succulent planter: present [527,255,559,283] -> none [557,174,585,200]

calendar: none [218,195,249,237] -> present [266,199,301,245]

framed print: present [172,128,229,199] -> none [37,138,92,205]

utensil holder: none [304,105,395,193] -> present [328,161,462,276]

·····

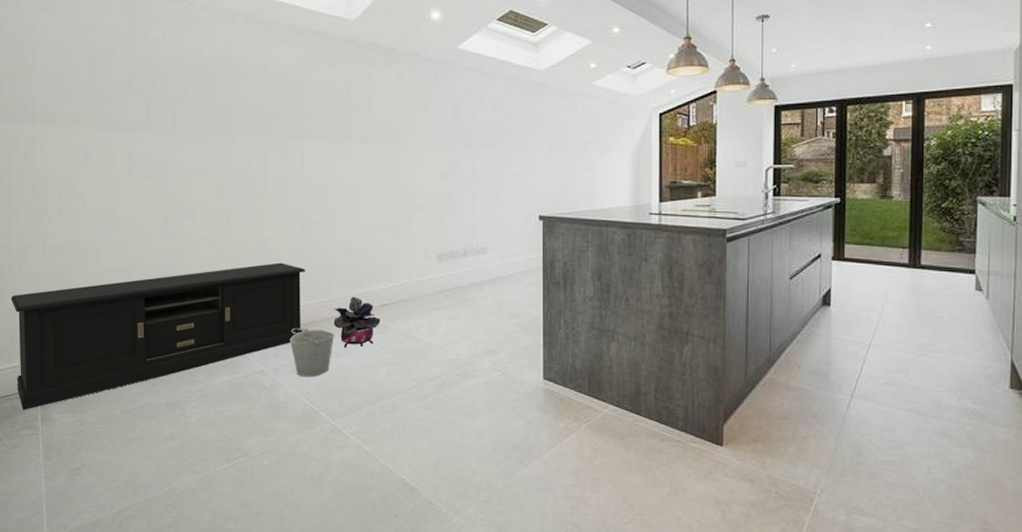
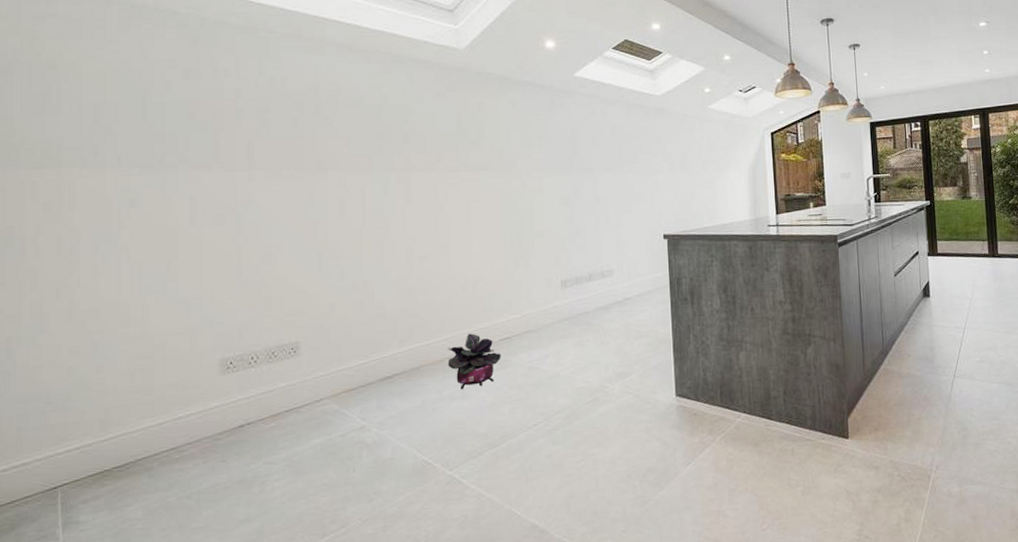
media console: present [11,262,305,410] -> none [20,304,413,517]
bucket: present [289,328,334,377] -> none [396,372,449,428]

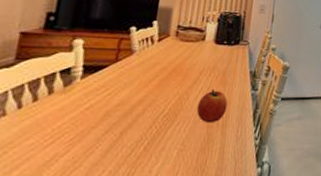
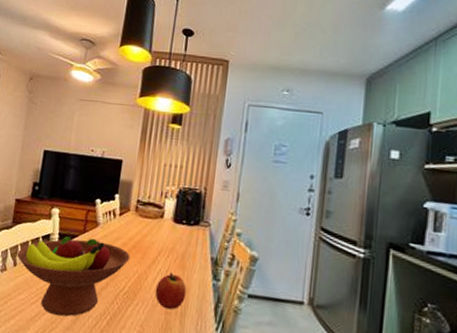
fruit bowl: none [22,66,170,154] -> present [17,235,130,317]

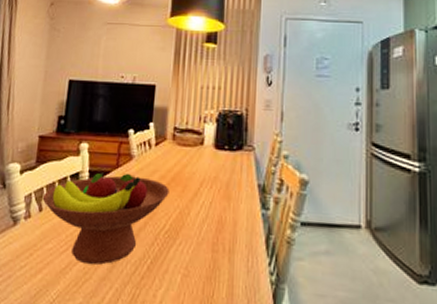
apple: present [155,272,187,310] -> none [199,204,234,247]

·····

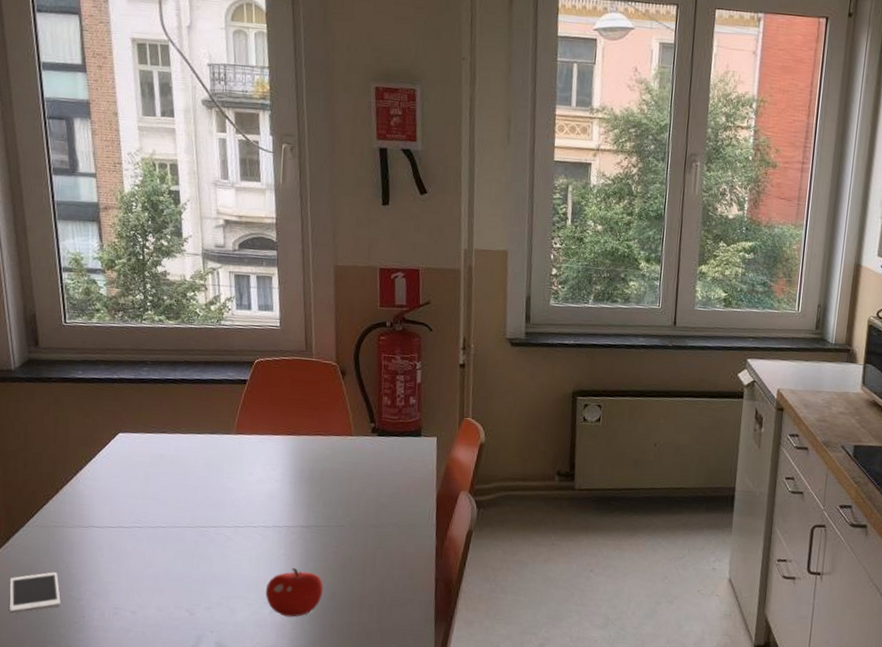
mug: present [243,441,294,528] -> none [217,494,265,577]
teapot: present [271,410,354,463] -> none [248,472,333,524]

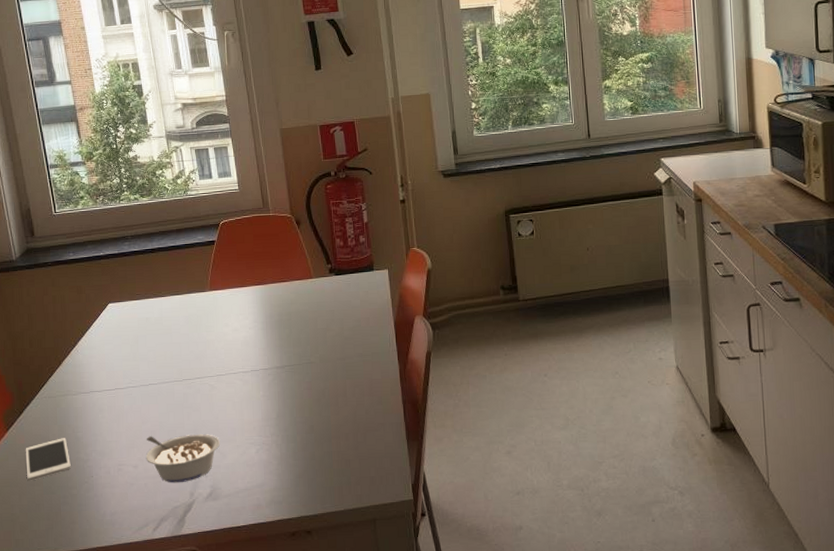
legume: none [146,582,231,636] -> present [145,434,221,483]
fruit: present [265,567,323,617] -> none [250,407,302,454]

·····

→ **How to complete this task**: The answer must be every line from the records above that contains the word "fruit", copied in full.

→ **Answer box**:
fruit bowl: none [22,66,170,154] -> present [17,235,130,317]
fruit: present [265,567,323,617] -> none [250,407,302,454]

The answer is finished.